**Request:**
Copy out the lines of the listing below, beginning at the line that contains "Ταυτόχρονα, η Μέση Ανατολή βυθίζεται σε νέα" and stopping after the line that contains "Şeffaf Kılıflar". Leave the picture markers out of your copy.

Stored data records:
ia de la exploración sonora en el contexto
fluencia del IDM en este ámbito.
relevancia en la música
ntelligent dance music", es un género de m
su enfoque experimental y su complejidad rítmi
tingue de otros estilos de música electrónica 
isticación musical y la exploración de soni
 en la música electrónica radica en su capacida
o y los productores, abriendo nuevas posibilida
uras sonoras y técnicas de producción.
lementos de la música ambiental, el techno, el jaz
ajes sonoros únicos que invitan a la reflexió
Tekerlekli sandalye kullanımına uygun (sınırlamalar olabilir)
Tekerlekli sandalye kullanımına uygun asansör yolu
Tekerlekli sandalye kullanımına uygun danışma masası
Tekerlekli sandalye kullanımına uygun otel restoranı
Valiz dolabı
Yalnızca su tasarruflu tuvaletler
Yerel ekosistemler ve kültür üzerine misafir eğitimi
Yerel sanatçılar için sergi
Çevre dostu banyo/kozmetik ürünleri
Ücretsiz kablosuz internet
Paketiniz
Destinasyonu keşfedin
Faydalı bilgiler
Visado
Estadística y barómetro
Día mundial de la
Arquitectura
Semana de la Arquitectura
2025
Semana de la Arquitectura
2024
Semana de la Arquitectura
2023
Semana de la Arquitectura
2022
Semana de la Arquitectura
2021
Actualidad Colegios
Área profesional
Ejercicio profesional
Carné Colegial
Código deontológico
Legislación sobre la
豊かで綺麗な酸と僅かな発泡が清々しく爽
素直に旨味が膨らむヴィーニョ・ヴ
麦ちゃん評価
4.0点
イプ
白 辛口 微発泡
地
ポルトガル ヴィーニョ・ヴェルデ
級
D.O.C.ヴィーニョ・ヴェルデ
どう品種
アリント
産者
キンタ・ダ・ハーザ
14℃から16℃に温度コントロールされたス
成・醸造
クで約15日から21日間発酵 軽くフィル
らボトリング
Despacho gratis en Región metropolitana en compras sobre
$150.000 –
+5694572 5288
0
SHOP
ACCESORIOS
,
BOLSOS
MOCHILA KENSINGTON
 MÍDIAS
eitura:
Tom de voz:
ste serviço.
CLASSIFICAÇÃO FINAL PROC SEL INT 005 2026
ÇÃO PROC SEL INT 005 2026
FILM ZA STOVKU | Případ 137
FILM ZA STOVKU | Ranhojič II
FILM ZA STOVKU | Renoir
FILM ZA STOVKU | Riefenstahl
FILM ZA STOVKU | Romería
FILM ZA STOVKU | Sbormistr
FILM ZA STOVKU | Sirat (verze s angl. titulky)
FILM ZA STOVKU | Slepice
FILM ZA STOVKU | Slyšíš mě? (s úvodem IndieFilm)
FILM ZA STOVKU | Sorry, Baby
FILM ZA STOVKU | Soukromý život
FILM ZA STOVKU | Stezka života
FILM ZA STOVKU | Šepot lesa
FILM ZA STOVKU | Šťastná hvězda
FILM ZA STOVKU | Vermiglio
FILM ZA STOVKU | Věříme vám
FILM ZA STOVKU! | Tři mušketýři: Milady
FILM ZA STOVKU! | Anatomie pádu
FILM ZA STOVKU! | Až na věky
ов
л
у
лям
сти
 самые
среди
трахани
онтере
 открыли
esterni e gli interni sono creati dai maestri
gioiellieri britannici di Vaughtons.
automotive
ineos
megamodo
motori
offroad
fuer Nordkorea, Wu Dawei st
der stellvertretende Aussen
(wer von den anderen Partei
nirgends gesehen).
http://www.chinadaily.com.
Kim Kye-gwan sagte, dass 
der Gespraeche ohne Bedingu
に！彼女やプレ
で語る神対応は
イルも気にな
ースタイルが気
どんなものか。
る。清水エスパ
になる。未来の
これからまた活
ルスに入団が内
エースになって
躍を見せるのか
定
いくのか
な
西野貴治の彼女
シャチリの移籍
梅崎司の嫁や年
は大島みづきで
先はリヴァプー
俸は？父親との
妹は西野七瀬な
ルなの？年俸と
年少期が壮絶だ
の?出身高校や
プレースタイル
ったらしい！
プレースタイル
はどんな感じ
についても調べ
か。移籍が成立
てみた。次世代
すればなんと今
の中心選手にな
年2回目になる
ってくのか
* * *
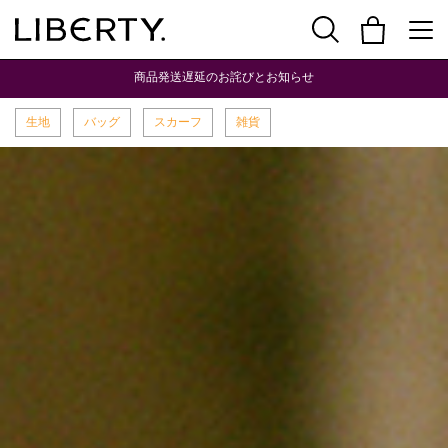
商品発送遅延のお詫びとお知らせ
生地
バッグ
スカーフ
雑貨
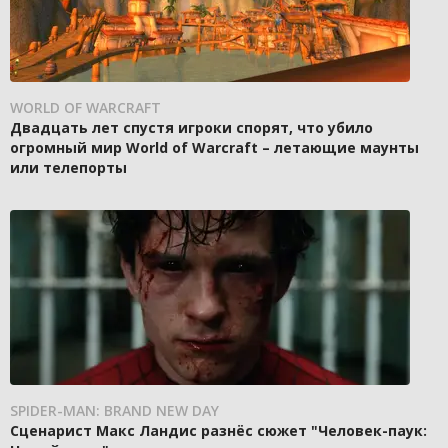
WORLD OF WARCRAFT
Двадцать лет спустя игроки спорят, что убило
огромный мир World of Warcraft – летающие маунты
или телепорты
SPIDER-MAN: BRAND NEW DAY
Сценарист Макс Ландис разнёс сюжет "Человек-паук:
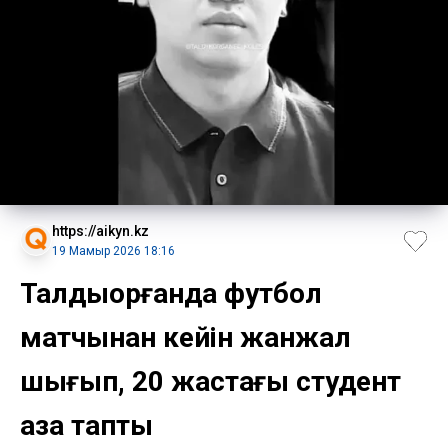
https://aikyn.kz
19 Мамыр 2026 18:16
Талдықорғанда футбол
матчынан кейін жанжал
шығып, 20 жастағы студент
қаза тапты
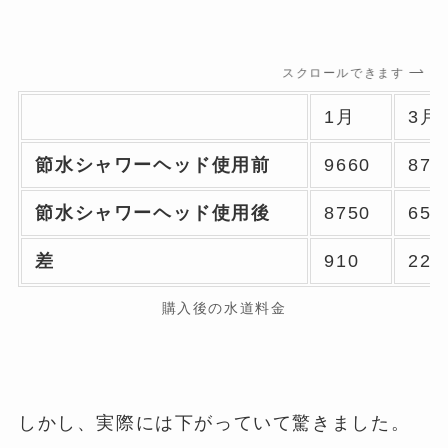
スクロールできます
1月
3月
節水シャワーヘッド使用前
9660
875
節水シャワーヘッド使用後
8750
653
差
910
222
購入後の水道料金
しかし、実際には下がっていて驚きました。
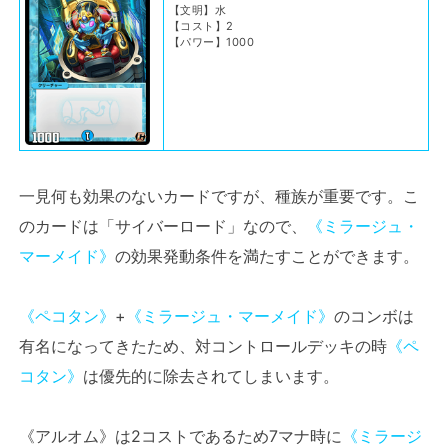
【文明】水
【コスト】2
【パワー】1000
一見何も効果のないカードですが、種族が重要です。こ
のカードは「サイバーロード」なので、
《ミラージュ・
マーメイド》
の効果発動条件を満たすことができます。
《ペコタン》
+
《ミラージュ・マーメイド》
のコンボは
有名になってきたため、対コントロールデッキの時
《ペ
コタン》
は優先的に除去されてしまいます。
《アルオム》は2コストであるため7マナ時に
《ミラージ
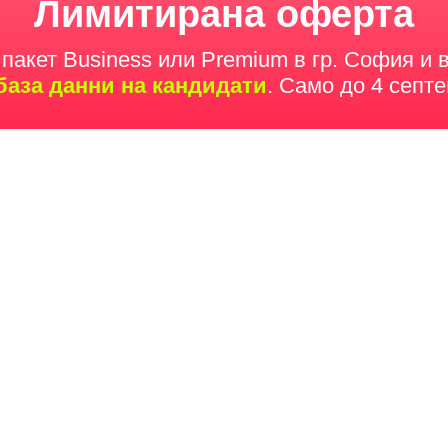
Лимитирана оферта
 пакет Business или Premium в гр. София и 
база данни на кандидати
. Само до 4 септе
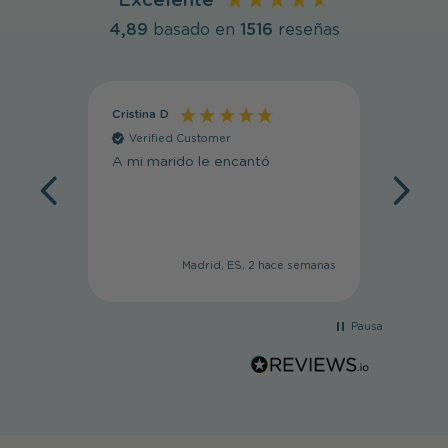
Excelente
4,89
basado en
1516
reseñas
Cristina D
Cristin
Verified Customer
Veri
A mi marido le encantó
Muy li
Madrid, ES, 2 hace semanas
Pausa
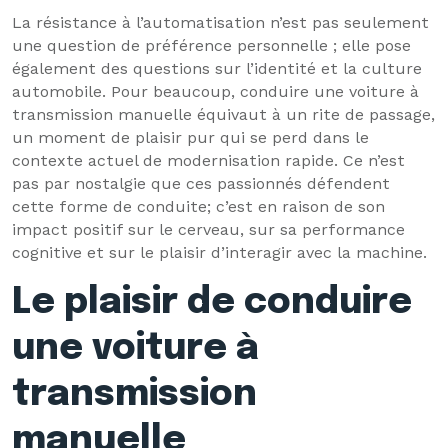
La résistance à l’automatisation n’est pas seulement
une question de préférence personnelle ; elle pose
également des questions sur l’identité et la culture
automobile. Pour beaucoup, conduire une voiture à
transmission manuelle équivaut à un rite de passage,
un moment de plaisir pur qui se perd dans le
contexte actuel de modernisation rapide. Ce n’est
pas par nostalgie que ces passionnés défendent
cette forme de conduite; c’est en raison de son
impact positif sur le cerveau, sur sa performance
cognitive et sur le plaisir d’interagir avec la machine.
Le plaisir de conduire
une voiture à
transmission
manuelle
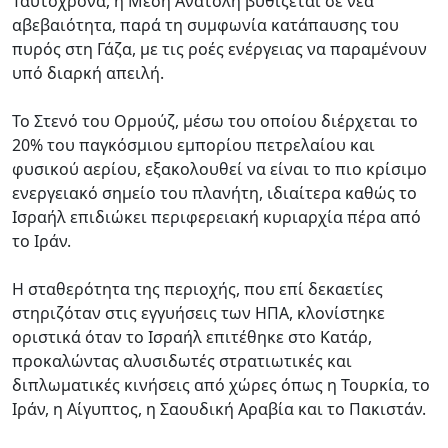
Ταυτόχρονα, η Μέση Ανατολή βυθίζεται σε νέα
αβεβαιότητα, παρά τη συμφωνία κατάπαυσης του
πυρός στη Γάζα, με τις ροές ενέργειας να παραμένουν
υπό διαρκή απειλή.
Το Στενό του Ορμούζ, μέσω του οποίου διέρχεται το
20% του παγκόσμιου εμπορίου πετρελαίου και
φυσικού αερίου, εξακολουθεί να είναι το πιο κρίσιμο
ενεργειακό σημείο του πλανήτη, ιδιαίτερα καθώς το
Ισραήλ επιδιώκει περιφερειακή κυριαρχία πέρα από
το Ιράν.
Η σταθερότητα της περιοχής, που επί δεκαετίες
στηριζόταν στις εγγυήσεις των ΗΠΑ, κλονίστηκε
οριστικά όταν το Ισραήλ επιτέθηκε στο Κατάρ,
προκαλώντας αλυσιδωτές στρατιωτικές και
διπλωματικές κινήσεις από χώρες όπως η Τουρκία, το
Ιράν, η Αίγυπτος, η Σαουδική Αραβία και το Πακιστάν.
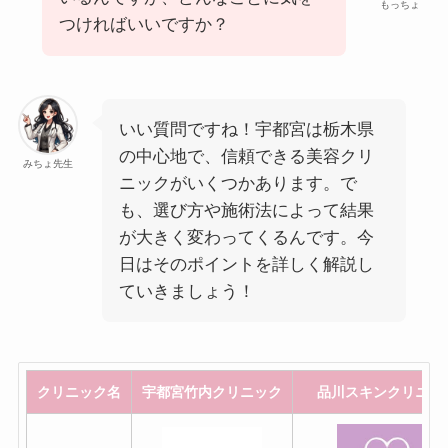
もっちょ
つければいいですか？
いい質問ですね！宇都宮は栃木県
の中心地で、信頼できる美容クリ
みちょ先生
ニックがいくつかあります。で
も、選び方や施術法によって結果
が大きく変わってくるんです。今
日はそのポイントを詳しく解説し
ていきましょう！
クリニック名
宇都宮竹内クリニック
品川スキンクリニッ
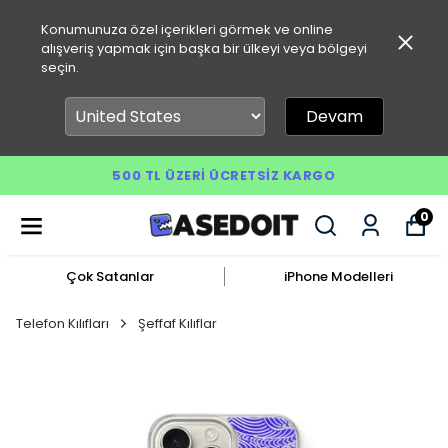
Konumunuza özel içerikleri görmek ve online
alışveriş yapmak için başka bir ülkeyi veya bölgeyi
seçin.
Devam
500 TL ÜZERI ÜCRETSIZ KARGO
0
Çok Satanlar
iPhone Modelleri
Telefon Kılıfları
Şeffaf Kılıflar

**Exercise solution:**
Ταυτόχρονα, η Μέση Ανατολή βυθίζεται σε νέα
αβεβαιότητα, παρά τη συμφωνία κατάπαυσης του
πυρός στη Γάζα, με τις ροές ενέργειας να παραμένουν
υπό διαρκή απειλή.
Το Στενό του Ορμούζ, μέσω του οποίου διέρχεται το
20% του παγκόσμιου εμπορίου πετρελαίου και
φυσικού αερίου, εξακολουθεί να είναι το πιο κρίσιμο
ενεργειακό σημείο του πλανήτη, ιδιαίτερα καθώς το
Ισραήλ επιδιώκει περιφερειακή κυριαρχία πέρα από
το Ιράν.
Η σταθερότητα της περιοχής, που επί δεκαετίες
στηριζόταν στις εγγυήσεις των ΗΠΑ, κλονίστηκε
οριστικά όταν το Ισραήλ επιτέθηκε στο Κατάρ,
προκαλώντας αλυσιδωτές στρατιωτικές και
διπλωματικές κινήσεις από χώρες όπως η Τουρκία, το
Ιράν, η Αίγυπτος, η Σαουδική Αραβία και το Πακιστάν.
もっちょ
つければいいですか？
いい質問ですね！宇都宮は栃木県
の中心地で、信頼できる美容クリ
みちょ先生
ニックがいくつかあります。で
も、選び方や施術法によって結果
が大きく変わってくるんです。今
日はそのポイントを詳しく解説し
ていきましょう！
クリニック名
宇都宮竹内クリニック
品川スキンクリニッ
Konumunuza özel içerikleri görmek ve online
alışveriş yapmak için başka bir ülkeyi veya bölgeyi
seçin.
Devam
500 TL ÜZERI ÜCRETSIZ KARGO
0
Çok Satanlar
iPhone Modelleri
Telefon Kılıfları
Şeffaf Kılıflar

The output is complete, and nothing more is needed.